ACTIVITY => Count the lines in the entries that contain "supply". Say the number and nothing more.

EXERCISE INPUT =>
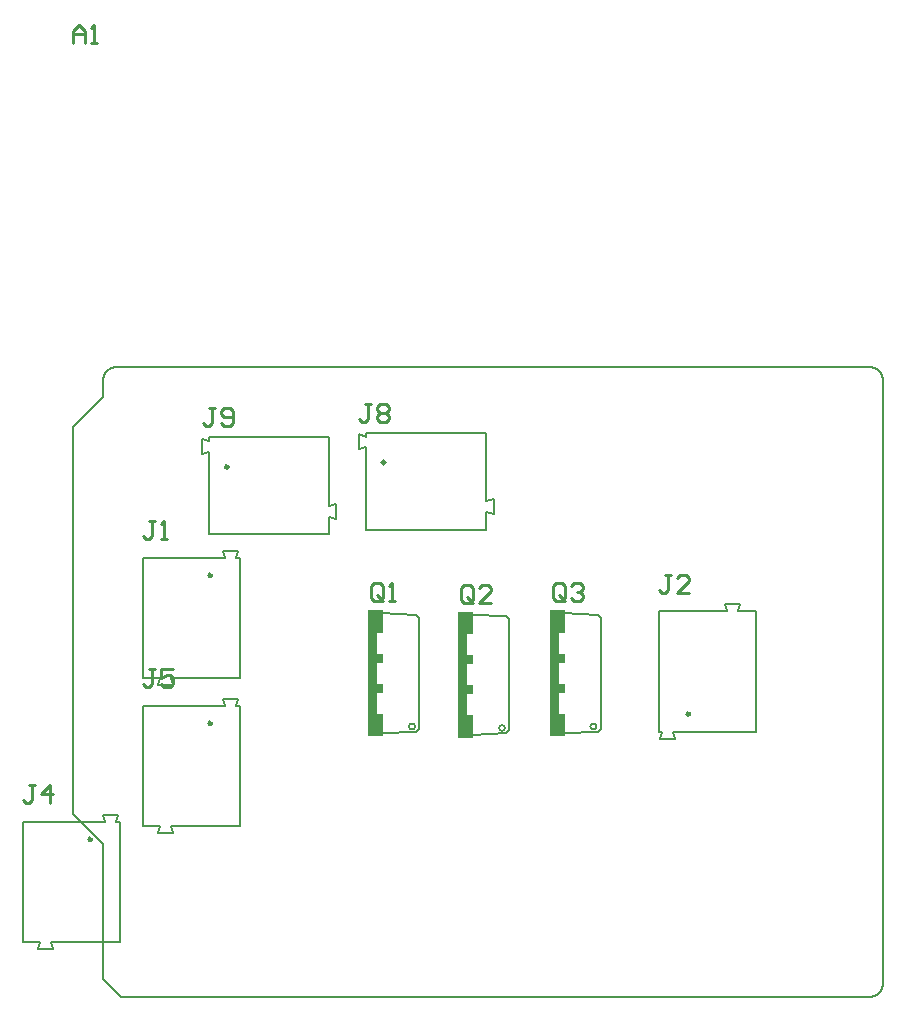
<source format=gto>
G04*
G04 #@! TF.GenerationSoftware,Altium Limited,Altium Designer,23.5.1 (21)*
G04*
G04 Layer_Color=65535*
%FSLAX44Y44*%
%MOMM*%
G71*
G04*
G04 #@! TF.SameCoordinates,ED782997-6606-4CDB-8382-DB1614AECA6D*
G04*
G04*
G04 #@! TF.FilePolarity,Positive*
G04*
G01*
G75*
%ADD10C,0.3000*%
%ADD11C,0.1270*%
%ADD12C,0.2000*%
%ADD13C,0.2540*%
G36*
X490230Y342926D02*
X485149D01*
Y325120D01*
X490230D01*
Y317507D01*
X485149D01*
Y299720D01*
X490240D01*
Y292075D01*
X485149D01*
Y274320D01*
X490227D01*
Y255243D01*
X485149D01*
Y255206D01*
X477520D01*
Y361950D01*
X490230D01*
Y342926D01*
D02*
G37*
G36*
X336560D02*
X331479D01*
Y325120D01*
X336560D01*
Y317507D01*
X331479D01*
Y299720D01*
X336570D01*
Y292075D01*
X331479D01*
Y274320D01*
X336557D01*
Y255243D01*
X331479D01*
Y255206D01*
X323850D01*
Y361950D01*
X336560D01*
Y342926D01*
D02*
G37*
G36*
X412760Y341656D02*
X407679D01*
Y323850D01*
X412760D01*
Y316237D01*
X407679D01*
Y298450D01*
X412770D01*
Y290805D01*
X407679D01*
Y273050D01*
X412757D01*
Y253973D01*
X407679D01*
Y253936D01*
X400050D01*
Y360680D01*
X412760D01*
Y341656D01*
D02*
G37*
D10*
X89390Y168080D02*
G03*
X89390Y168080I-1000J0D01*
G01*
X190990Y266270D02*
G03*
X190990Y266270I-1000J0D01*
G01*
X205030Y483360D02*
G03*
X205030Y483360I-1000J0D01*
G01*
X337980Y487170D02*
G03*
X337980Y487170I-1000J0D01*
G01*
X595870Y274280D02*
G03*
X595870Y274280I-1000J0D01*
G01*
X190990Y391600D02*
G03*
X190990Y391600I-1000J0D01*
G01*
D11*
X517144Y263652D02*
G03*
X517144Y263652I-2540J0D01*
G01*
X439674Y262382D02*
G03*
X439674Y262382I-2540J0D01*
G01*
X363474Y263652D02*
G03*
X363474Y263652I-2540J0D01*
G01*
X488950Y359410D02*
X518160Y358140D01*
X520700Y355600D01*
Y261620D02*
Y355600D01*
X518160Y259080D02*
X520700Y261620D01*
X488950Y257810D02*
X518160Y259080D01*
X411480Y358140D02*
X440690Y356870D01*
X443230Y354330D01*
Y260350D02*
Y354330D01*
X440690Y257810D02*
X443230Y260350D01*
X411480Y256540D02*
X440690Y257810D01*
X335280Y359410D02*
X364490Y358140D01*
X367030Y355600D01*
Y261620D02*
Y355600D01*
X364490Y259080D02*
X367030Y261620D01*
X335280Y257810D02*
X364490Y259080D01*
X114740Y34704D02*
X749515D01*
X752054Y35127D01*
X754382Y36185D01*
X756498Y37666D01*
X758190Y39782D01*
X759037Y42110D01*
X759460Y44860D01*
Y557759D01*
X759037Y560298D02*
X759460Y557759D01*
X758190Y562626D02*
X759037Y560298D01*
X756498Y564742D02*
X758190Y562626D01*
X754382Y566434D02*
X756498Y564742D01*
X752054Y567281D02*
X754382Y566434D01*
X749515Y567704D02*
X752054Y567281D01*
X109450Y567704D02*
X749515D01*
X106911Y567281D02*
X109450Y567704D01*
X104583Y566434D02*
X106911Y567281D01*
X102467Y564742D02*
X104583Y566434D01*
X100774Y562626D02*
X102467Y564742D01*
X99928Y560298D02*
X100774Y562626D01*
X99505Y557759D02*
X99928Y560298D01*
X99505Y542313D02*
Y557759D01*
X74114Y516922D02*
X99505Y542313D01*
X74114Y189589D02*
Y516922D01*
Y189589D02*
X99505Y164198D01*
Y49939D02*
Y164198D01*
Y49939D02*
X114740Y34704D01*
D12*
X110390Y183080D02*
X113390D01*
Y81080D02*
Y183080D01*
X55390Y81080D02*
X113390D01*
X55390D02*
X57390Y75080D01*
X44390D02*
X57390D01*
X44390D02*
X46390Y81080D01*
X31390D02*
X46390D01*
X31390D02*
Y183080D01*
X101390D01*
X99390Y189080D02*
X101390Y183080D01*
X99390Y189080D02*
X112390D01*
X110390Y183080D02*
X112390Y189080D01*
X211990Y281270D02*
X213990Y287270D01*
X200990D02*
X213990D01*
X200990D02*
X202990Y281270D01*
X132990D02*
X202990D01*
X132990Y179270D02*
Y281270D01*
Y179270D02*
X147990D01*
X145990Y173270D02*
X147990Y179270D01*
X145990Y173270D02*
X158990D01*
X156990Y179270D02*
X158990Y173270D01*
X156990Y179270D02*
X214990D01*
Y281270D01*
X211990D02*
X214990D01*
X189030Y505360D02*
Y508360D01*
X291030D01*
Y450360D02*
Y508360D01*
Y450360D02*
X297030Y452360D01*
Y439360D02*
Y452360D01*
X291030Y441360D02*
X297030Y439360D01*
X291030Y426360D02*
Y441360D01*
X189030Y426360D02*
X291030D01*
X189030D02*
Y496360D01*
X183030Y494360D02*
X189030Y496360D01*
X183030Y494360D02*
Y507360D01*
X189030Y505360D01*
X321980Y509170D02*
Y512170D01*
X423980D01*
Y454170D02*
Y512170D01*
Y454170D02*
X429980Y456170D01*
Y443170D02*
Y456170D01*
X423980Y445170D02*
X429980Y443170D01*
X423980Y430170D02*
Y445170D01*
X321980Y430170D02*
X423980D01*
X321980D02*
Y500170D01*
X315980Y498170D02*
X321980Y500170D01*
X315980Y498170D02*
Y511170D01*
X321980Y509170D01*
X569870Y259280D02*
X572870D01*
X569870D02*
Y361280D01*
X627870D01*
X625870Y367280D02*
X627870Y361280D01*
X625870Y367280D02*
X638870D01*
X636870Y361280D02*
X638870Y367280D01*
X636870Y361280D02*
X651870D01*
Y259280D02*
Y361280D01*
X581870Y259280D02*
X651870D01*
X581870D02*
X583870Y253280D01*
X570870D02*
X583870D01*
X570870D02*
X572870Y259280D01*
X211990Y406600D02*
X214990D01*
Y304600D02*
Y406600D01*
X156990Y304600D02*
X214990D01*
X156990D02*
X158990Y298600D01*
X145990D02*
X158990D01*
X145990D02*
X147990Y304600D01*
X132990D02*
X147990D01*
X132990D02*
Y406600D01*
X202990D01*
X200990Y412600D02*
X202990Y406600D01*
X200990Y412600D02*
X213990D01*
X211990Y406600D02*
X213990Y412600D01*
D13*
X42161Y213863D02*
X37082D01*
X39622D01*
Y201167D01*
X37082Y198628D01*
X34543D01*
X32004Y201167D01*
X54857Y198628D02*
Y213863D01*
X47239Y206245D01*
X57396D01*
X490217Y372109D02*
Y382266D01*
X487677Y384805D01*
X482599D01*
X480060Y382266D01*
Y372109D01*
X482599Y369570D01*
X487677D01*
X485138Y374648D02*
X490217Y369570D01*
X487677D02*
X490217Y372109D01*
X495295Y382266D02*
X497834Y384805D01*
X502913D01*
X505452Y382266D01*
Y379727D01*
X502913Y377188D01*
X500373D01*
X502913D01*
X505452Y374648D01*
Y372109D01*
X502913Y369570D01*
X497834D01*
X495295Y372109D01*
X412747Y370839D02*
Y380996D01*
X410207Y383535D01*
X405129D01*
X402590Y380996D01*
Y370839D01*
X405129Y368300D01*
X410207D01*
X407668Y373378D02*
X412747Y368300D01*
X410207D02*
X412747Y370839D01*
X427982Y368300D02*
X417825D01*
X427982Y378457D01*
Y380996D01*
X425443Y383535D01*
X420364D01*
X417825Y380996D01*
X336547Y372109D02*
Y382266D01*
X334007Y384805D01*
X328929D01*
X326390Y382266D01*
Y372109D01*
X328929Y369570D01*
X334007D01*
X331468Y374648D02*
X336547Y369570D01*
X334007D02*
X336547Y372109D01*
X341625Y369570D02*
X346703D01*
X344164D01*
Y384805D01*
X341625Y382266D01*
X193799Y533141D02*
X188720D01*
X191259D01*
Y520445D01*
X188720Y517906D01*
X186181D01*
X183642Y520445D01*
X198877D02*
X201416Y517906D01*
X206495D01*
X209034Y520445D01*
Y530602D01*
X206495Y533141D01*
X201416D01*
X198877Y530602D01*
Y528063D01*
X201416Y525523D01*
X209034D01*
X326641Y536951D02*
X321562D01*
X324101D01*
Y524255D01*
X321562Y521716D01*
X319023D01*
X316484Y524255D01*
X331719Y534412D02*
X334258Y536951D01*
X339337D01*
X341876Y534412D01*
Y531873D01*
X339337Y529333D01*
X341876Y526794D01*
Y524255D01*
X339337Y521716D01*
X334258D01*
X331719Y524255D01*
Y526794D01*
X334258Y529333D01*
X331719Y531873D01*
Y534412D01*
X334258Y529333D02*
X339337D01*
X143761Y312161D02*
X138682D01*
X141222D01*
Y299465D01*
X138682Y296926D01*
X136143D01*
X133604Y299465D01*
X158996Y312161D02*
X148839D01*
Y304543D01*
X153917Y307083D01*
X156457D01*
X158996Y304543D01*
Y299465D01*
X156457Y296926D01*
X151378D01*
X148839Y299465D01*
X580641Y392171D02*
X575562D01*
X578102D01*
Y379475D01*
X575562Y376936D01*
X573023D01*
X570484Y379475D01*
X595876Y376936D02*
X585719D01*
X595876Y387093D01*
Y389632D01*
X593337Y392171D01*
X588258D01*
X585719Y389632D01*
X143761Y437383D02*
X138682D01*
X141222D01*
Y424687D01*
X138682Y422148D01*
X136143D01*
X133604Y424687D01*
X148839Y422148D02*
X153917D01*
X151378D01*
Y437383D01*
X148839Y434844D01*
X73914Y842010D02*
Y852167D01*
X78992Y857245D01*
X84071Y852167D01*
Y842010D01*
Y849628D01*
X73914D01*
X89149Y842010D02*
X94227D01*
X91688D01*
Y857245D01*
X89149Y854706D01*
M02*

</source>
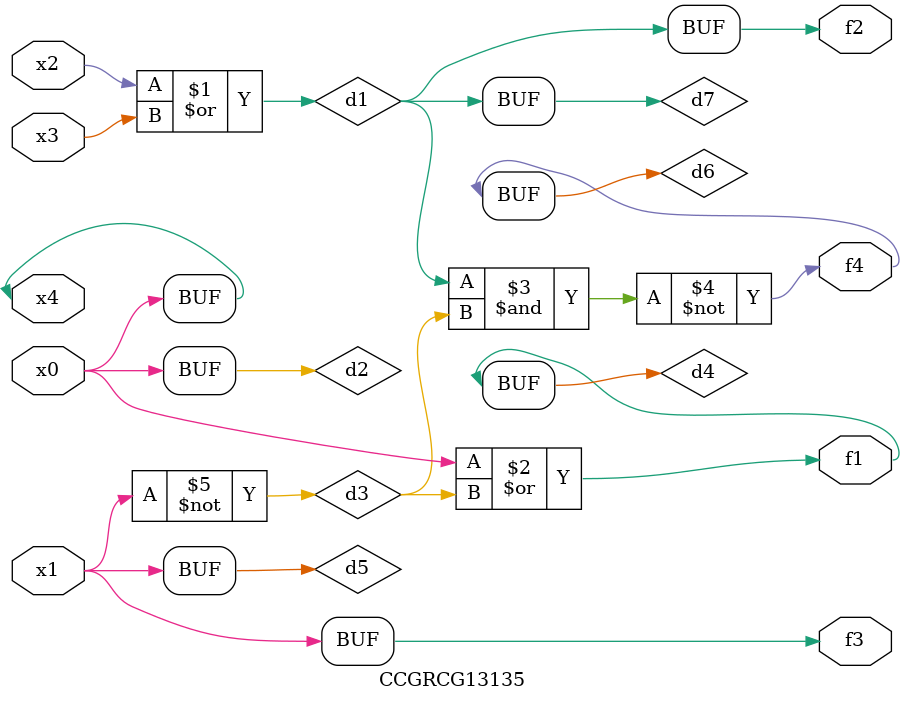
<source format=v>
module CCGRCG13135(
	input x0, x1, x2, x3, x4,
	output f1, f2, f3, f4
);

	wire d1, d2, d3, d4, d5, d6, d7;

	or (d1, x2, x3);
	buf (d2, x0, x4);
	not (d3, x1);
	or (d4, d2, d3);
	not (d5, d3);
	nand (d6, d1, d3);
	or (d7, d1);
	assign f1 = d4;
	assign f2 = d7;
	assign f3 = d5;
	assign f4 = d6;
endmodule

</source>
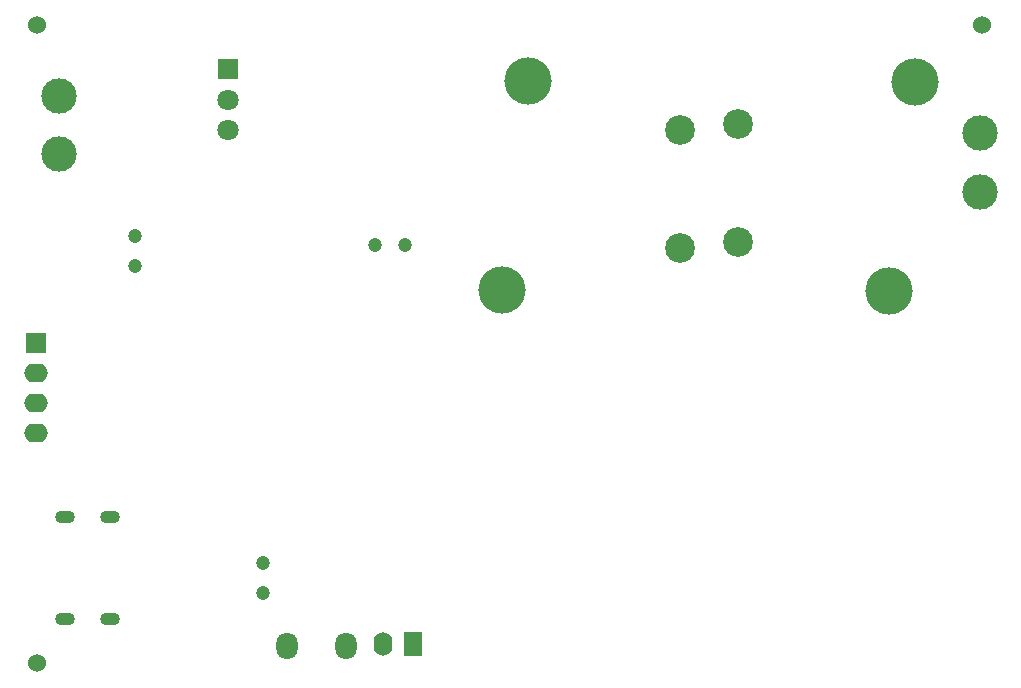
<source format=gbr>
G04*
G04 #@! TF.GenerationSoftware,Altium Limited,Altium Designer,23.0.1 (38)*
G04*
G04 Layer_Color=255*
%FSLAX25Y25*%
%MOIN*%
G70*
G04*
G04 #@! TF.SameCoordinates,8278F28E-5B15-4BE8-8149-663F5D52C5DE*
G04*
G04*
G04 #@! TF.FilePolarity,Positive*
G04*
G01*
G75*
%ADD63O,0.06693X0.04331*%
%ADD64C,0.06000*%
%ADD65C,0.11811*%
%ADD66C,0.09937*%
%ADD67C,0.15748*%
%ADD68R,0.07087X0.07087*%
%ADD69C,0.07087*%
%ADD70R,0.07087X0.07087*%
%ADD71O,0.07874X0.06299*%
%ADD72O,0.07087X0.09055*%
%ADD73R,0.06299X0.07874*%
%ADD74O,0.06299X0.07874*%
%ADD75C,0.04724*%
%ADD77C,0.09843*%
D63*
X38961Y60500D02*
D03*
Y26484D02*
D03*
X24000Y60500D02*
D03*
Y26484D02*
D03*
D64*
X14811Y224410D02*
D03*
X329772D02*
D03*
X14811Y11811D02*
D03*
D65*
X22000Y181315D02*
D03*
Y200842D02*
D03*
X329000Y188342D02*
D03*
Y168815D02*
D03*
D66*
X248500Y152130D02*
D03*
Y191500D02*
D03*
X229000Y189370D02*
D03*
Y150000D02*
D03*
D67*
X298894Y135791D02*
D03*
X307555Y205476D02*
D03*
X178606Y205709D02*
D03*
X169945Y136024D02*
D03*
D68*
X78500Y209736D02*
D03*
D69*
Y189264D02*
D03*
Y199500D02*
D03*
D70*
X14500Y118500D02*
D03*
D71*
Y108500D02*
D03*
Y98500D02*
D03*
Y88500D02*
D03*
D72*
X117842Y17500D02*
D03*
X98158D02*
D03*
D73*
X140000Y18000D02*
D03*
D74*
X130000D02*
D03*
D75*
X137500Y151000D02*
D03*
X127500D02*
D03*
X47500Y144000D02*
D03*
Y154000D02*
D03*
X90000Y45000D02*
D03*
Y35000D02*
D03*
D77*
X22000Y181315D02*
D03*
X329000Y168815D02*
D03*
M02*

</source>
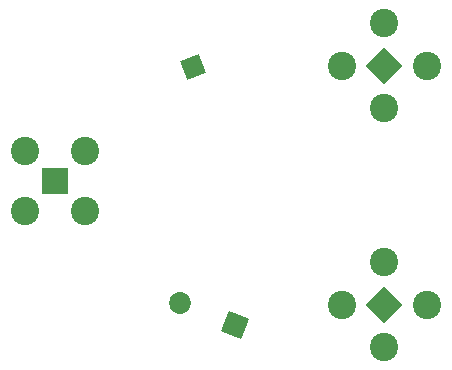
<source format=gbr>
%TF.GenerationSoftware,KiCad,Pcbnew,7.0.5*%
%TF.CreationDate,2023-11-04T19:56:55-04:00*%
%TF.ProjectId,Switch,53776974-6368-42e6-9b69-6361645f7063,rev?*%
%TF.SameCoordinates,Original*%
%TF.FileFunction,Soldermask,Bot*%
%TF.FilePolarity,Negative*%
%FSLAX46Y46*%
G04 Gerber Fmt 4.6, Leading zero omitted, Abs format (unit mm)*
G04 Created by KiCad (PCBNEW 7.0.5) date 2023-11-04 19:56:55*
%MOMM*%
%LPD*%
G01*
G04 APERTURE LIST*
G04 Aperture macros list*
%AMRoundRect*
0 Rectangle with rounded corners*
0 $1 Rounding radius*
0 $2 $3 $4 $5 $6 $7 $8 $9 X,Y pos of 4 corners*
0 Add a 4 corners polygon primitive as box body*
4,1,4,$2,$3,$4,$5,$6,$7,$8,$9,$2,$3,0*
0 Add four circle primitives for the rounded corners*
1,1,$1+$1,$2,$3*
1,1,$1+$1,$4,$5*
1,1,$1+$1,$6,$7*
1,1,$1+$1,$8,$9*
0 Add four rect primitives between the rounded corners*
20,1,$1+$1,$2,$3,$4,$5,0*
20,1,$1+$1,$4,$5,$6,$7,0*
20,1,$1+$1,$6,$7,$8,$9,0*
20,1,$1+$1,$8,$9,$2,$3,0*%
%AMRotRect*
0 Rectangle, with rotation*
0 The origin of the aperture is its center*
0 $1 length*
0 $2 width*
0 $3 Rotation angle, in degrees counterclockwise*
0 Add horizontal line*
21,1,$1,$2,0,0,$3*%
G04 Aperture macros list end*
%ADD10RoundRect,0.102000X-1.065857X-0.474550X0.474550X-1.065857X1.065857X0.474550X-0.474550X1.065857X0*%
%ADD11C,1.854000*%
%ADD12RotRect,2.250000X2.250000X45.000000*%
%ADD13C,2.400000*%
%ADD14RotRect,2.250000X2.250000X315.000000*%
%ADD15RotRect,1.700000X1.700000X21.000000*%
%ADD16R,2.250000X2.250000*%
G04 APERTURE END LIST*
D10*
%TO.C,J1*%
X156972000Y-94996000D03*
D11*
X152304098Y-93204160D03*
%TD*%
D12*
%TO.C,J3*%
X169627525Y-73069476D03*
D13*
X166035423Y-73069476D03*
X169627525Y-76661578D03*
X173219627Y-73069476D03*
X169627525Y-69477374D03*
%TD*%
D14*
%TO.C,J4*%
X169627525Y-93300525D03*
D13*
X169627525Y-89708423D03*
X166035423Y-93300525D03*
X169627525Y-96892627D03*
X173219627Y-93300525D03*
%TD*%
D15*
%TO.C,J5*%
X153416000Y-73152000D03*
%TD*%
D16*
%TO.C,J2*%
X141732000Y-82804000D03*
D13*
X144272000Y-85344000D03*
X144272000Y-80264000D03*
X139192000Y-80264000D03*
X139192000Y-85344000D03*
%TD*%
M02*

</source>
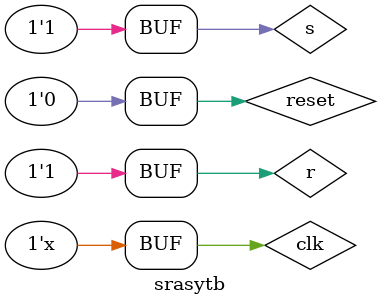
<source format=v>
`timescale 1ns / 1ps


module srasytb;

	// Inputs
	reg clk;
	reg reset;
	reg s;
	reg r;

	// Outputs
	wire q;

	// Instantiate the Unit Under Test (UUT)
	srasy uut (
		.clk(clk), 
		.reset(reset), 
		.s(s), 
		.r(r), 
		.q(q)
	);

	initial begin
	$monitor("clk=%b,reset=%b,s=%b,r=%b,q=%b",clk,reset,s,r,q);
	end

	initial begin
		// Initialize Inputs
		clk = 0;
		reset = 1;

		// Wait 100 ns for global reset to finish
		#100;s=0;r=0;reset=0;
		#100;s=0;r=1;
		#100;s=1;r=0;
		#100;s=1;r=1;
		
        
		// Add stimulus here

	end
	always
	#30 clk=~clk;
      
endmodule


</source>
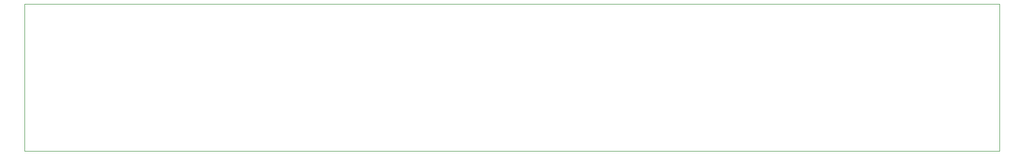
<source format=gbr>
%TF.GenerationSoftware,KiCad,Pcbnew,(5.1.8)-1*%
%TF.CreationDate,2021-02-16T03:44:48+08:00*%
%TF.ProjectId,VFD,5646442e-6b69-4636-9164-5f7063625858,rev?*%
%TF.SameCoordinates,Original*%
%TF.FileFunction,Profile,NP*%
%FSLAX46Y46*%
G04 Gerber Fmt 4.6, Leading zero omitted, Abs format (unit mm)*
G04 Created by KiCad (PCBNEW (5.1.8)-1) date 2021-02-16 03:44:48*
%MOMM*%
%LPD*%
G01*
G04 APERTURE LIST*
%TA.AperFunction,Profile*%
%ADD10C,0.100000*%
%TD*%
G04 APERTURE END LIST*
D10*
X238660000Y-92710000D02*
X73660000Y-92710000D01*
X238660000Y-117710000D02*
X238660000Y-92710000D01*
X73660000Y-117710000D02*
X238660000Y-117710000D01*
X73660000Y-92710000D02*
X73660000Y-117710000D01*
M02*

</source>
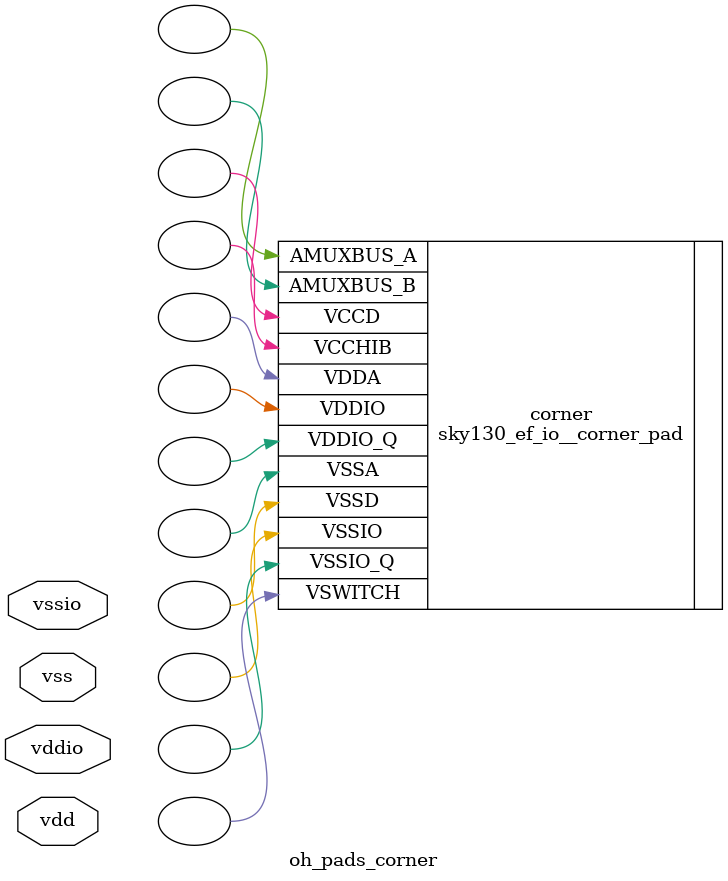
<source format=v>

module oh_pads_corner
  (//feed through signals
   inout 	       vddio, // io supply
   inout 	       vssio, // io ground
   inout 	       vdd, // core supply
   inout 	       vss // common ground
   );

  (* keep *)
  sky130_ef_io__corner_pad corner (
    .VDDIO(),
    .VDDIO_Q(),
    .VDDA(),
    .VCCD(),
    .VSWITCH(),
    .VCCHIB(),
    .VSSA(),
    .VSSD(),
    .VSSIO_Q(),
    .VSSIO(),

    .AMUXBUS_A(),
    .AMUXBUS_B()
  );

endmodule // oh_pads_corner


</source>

ANSWER TO THE EXERCISE => 2